Cabinet members on Harrogate Borough Council – which owns the Grade II-listed building – yesterday agreed to support the project set to start on May 3 when a huge temporary structure will be erected over the entire building before the ageing roof is stripped back.
The council has already carried out fire safety works over the last year, and the project will also include repairs to windows, brickwork and guttering.
Speaking at a meeting yesterday, Jonathan Dunk, executive officer for major projects at the council, said it was “likely” that workers would become aware of the need for further repairs once the roof is removed and that costs could overrun.
“This is a significant investment in Harrogate Theatre which is a key asset that supports the town and will contribute to the council’s economic recovery plan,” he said.
“Like any construction project, particularly on a building of this age and complexity, there is a risk of programme and cost overrun. We have done all the correct work and will continue to engage with all parties and take the right professional advice to understand these risks.
“We will bring a further report back to cabinet on 21 July when we have more detail on the condition of the roof and impact on cost.”
Due to the disruption the works will cause, the theatre will need to close for the duration of the project which is scheduled for completion at the end of September.
But David Bown, chief executive of the theatre trust, said it still plans to host shows at other venues in summer, possibly including the town’s Royal Hall, Harrogate Convention Centre and community centres.
He previously said: “We are extremely excited to be reconnecting with our audiences out in the community, whilst the theatre is being much improved and made safer for our return.
“We are working closely with Harrogate Borough Council to minimise disruption and relocate events where possible and we look forward to hosting live events back at the theatre as soon as we can.”
The theatre has remained closed throughout the Covid outbreak, with Mr Bown previously warning that it had become unviable while social distancing measures are in place.

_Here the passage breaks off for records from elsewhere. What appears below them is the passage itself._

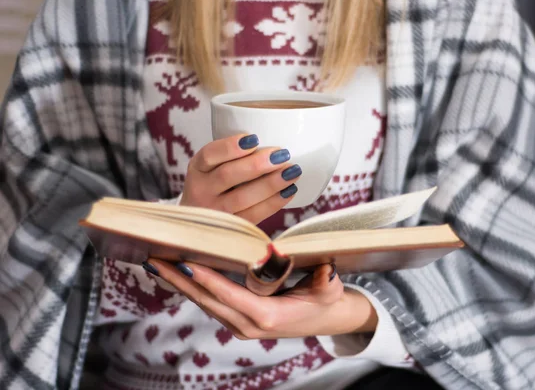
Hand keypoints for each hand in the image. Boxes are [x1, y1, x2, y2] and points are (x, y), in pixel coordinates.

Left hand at [145, 259, 377, 338]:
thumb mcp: (330, 290)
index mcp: (268, 316)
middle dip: (180, 280)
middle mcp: (248, 325)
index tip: (186, 263)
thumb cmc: (327, 301)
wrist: (326, 319)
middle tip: (155, 259)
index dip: (208, 280)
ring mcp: (240, 325)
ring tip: (157, 263)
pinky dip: (191, 288)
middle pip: (207, 300)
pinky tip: (177, 273)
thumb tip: (325, 269)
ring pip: (204, 303)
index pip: (230, 296)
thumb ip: (326, 282)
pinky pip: (210, 303)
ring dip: (180, 284)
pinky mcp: (237, 320)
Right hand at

It has received almost £650,000 in government grants and also raised more than £100,000 during a fundraising appeal to help it survive the pandemic.
Speaking at yesterday’s meeting, councillor Stanley Lumley, the council’s cabinet member for culture, tourism and sport, said: “Any district or town is judged by its cultural offer.
“We have a wonderful theatre, museums and art galleries. These, along with the superb Harrogate International Festivals, the Harrogate district has an excellent reputation that we need to support and protect.”
Harrogate Theatre was built in 1900 and has a seating capacity of 500. The trust that runs it also operates Harrogate’s Royal Hall concert venue.